** Task **
In your answer, set down the records below exactly as they stand, omitting pictures.

Pose estimation data
══════════

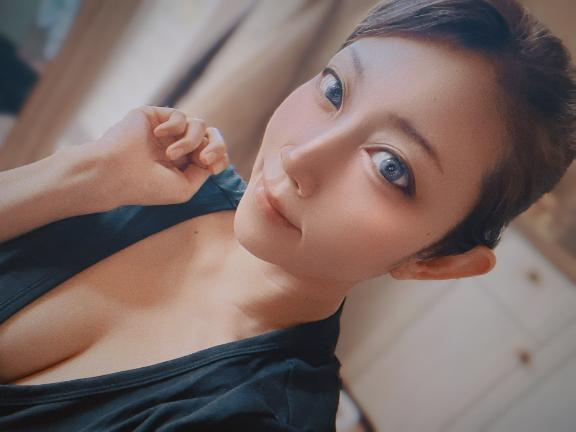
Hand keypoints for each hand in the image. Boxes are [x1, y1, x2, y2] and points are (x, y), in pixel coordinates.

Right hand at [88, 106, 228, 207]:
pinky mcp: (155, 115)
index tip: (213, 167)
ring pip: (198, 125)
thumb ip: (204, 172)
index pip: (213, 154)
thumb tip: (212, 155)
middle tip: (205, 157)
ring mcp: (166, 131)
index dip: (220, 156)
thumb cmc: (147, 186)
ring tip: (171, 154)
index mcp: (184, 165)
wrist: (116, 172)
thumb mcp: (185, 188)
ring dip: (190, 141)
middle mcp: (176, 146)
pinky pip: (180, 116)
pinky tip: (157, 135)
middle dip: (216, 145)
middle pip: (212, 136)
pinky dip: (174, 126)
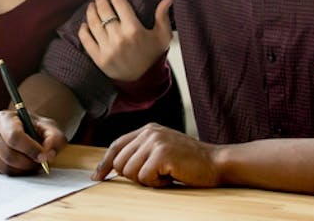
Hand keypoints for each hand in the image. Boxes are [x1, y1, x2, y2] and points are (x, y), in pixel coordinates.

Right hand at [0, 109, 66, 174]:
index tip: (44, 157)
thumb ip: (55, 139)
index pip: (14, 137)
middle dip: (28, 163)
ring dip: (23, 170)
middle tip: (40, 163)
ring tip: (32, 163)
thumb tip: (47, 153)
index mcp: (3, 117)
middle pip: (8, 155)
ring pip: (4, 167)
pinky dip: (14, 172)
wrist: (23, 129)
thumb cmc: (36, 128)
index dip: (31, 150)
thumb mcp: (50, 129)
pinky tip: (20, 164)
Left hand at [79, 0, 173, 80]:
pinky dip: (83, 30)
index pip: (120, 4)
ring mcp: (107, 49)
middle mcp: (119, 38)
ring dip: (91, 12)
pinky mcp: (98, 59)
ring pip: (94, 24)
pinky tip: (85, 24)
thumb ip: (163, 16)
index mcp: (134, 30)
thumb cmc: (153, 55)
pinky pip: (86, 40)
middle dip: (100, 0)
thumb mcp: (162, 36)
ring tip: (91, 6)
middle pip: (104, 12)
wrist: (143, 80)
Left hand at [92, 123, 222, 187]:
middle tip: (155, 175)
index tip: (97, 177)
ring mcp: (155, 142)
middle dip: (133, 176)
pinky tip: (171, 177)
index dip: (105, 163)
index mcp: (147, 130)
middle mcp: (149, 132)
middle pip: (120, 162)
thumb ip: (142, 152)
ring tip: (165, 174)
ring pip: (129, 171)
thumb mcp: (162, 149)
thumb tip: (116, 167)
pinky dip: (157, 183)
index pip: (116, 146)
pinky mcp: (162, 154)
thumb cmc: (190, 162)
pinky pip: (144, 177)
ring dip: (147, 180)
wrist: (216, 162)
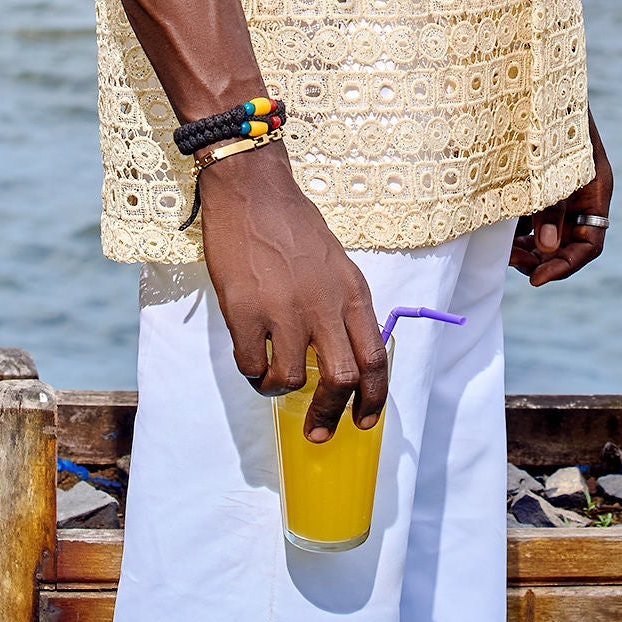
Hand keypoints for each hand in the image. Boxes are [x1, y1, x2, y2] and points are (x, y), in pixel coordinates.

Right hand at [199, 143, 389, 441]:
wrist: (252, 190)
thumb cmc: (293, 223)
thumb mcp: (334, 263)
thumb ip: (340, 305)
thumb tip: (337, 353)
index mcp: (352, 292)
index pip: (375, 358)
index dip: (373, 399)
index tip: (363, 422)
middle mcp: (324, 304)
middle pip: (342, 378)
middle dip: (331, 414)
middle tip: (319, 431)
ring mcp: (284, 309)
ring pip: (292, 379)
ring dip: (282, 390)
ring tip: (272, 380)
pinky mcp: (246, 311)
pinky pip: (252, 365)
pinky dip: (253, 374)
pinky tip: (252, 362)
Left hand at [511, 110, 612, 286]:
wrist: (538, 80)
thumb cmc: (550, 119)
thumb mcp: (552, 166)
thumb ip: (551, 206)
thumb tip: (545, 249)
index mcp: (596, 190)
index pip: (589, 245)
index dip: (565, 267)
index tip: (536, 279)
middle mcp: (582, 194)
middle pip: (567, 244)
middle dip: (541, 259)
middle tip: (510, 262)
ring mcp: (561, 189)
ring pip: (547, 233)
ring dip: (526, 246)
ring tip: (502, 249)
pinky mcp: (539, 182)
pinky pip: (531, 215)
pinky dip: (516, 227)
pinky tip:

══════════

** Result below **
Hand keypoints for each hand in the image. Boxes are [x1, y1, x2, y2] and points are (x, y), in pixel coordinates.

Right hand at [88, 106, 228, 207]:
pinky mcp: (155, 115)
index tip: (213, 167)
ring pip: (198, 125)
thumb ip: (204, 172)
index pip: (213, 154)
thumb tip: (212, 155)
middle tip: (205, 157)
ring mcp: (166, 131)
index dip: (220, 156)
thumb cmc: (147, 186)
ring tip: (171, 154)
index mcp: (184, 165)
wrist: (116, 172)
thumb mcp: (185, 188)
ring dip: (190, 141)
middle mcp: (176, 146)
pinky pip: (180, 116)
pinky tip: (157, 135)
middle dip: (216, 145)
middle pip: (212, 136)
pinky dip: (174, 126)
Hand keypoints for each hand in the image. Boxes are [x1, y1, x2, y2] and points are (x, y), in pixel coordinates.

Right hand at [0, 109, 66, 174]:
index tip: (44, 157)
thumb ip: (55, 139)
index pip: (14, 137)
middle dip: (28, 163)
ring dip: (23, 170)
middle tip: (40, 163)
ring tip: (32, 163)
thumb tip: (47, 153)
index mcp: (3, 117)
middle pip: (8, 155)
ring pip: (4, 167)
pinky dip: (14, 172)
wrist: (23, 129)
thumb cmc: (36, 128)
index dip: (31, 150)
thumb mcp: (50, 129)
pinky tip: (20, 164)
Left hand at [79, 0, 173, 80]:
pinky dip: (83, 30)
index pip: (120, 4)
ring mcp: (107, 49)
middle mcp: (119, 38)
ring dip: (91, 12)
pinky mcp: (98, 59)
ring pip: (94, 24)
pinky tip: (85, 24)
thumb ip: (163, 16)
index mcp: (134, 30)
thumb cmc: (153, 55)
pinky pip: (86, 40)
middle dip: (100, 0)
thumb mcp: (162, 36)
ring tip: (91, 6)
middle pip: (104, 12)
wrist: (143, 80)
Left hand at [92, 123, 222, 187]:
middle tip: (155, 175)
index tip: (97, 177)
ring mcp: (155, 142)
middle dip: (133, 176)
pinky tip: (171, 177)
index dip: (105, 163)
index mcp: (147, 130)
middle mcp: (149, 132)
middle pip: (120, 162)
thumb ip: (142, 152)
ring tip: (165, 174)
ring pip: (129, 171)
thumb mcp: (162, 149)
thumb tip: (116, 167)
pinky dip: (157, 183)
index pip: (116, 146)
pinky mcp: (162, 154)
thumb cmc: (190, 162)
pinky pip: (144, 177)
ring dip: (147, 180)
wrist: (216, 162)
Hand keypoints for each hand in the image. Boxes are [x1, y1, x2, y2] and points are (x, y), in pixel coordinates.

Right hand at [199, 143, 389, 441]:
wrist: (252, 190)
thumb cmc: (293, 223)
thumb mcp: (334, 263)
thumb ip: (340, 305)
thumb tip: (337, 353)
index mcp: (352, 292)
index pip: (375, 358)
index dip: (373, 399)
index tip: (363, 422)
middle mcp: (324, 304)
middle pip: (342, 378)
middle dip: (331, 414)
middle tip: (319, 431)
ring mcp: (284, 309)
ring pip: (292, 379)
ring dip: (282, 390)
ring tip: (272, 380)
pinky mcp: (246, 311)
pinky pip: (252, 365)
pinky dip: (253, 374)
pinky tip: (252, 362)
Left hand at [511, 110, 612, 286]:
wrist: (538, 80)
thumb cmc: (550, 119)
thumb mcp: (552, 166)
thumb ip: (551, 206)
thumb tip: (545, 249)
index mcp: (596, 190)
index pip: (589, 245)
index dip: (565, 267)
index tip: (536, 279)
middle mcp: (582, 194)
middle pip: (567, 244)
middle dip: (541, 259)
middle tip: (510, 262)
ring mcp: (561, 189)
ring pip: (547, 233)
ring dip: (526, 246)
ring tip: (502, 249)
pinky mcp: (539, 182)
pinky pip: (531, 215)
pinky dip: (516, 227)
pinky tip:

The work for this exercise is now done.